[Records contained in a dataset]
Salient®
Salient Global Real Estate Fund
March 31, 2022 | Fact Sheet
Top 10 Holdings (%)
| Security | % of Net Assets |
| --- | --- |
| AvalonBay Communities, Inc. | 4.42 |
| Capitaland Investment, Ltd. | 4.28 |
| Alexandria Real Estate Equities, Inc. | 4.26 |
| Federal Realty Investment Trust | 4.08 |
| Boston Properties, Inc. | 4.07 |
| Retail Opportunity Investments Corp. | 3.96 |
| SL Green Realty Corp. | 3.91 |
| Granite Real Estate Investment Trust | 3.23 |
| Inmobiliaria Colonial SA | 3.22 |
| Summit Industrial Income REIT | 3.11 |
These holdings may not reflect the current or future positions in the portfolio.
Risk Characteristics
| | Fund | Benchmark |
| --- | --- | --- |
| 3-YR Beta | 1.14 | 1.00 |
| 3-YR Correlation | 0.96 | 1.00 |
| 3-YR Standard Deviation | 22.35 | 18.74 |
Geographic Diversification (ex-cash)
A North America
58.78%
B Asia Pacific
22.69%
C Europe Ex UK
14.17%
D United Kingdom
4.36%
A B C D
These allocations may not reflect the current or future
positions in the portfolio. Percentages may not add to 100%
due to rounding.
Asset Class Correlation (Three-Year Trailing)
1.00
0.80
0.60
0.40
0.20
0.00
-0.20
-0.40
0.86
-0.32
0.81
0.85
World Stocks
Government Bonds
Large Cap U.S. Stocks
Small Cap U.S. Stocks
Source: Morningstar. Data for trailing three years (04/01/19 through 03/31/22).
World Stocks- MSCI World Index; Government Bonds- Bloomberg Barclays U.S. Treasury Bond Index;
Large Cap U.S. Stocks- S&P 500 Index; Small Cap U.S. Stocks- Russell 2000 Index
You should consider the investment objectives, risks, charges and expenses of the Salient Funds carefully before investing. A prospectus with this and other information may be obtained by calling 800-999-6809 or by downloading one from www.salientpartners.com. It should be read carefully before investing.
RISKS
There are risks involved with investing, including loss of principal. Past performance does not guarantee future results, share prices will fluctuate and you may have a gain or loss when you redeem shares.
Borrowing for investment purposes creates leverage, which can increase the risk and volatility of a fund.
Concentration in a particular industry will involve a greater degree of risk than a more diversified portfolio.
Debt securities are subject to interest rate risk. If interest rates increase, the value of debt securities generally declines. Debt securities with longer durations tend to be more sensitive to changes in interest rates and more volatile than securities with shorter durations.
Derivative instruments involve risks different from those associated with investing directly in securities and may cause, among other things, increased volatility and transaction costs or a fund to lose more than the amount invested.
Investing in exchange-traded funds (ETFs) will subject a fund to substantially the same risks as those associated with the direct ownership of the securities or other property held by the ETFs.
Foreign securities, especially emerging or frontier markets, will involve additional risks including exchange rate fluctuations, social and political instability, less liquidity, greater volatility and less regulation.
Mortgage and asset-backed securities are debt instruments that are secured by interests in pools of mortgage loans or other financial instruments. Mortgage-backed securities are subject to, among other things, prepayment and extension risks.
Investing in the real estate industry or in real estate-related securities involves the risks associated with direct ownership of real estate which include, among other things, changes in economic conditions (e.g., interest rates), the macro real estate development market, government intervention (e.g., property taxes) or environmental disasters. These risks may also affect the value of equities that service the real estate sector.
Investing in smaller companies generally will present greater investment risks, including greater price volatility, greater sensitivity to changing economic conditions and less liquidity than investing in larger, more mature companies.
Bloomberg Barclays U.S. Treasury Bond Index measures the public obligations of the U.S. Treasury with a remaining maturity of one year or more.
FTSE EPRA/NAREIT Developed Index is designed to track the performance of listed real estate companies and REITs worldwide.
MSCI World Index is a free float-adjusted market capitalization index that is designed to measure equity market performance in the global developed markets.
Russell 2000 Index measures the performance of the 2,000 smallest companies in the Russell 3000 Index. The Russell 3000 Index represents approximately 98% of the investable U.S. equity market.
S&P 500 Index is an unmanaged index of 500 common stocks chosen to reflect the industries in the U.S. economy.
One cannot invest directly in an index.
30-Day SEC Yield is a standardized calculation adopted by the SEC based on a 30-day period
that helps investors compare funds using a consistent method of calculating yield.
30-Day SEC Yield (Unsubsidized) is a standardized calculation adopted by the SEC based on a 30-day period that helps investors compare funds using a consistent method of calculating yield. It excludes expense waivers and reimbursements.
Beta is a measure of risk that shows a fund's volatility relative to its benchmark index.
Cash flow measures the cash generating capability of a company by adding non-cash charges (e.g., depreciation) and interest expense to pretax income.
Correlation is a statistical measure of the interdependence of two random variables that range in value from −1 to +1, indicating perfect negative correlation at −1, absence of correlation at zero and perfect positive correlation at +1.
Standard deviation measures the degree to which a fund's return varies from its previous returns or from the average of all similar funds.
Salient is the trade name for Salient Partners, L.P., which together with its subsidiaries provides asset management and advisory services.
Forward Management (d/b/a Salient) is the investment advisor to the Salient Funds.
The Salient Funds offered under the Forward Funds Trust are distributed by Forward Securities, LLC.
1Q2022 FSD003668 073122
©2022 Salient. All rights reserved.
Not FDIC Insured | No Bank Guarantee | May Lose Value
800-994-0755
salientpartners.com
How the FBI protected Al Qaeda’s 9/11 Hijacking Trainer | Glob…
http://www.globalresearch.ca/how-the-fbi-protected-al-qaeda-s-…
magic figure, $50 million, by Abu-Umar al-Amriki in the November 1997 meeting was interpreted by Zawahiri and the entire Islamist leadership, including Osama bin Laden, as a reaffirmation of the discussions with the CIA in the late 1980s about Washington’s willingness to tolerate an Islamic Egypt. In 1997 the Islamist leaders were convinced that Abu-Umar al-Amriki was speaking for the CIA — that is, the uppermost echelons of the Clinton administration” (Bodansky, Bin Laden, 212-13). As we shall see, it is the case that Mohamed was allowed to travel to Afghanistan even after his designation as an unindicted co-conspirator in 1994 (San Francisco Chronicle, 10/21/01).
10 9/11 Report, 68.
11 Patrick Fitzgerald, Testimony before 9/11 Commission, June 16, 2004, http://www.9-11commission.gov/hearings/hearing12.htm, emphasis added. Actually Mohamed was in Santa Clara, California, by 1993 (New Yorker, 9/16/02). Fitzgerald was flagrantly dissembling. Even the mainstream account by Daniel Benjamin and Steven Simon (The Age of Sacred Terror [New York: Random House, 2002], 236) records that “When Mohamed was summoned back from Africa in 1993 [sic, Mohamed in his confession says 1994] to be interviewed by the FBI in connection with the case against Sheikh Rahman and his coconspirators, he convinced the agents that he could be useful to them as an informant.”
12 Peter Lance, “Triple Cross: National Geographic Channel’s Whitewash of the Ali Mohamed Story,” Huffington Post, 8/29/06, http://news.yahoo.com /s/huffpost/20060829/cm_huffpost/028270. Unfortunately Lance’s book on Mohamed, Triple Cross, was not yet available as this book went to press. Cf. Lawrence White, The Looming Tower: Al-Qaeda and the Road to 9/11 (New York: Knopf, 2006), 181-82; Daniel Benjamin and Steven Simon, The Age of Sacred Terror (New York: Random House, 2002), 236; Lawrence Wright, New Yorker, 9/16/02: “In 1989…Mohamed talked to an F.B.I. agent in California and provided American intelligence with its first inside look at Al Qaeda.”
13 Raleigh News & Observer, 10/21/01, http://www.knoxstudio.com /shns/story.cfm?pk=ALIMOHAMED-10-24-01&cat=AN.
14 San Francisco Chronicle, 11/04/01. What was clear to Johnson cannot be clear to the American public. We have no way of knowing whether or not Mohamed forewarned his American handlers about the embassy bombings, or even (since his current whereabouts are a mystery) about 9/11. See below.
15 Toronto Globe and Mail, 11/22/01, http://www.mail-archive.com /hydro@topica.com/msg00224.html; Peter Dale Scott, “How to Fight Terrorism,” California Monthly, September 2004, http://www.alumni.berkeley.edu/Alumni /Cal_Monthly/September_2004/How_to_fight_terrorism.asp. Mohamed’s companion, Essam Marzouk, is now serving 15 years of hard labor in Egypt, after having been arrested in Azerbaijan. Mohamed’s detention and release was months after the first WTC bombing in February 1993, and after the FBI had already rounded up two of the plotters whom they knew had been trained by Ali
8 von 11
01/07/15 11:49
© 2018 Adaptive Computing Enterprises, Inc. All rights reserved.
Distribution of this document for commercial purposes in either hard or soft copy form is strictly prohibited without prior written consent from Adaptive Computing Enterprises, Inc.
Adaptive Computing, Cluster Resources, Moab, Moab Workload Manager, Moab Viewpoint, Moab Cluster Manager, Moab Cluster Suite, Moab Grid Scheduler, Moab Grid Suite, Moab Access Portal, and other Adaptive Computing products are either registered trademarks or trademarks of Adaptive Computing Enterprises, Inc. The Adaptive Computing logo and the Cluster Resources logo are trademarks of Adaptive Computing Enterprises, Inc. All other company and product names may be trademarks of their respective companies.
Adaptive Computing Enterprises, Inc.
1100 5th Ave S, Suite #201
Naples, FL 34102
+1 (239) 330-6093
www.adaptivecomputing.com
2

→ Exercise objective: Please reproduce exactly the lines above, beginning with the first and ending with the line that contains "SA | 3.22 |", and include nothing outside that range.

→ Exercise response:
Salient®
Salient Global Real Estate Fund
March 31, 2022 | Fact Sheet
Top 10 Holdings (%)
| Security | % of Net Assets |
| --- | --- |
| AvalonBay Communities, Inc. | 4.42 |
| Capitaland Investment, Ltd. | 4.28 |
| Alexandria Real Estate Equities, Inc. | 4.26 |
| Federal Realty Investment Trust | 4.08 |
| Boston Properties, Inc. | 4.07 |
| Retail Opportunity Investments Corp. | 3.96 |
| SL Green Realty Corp. | 3.91 |
| Granite Real Estate Investment Trust | 3.23 |
| Inmobiliaria Colonial SA | 3.22 |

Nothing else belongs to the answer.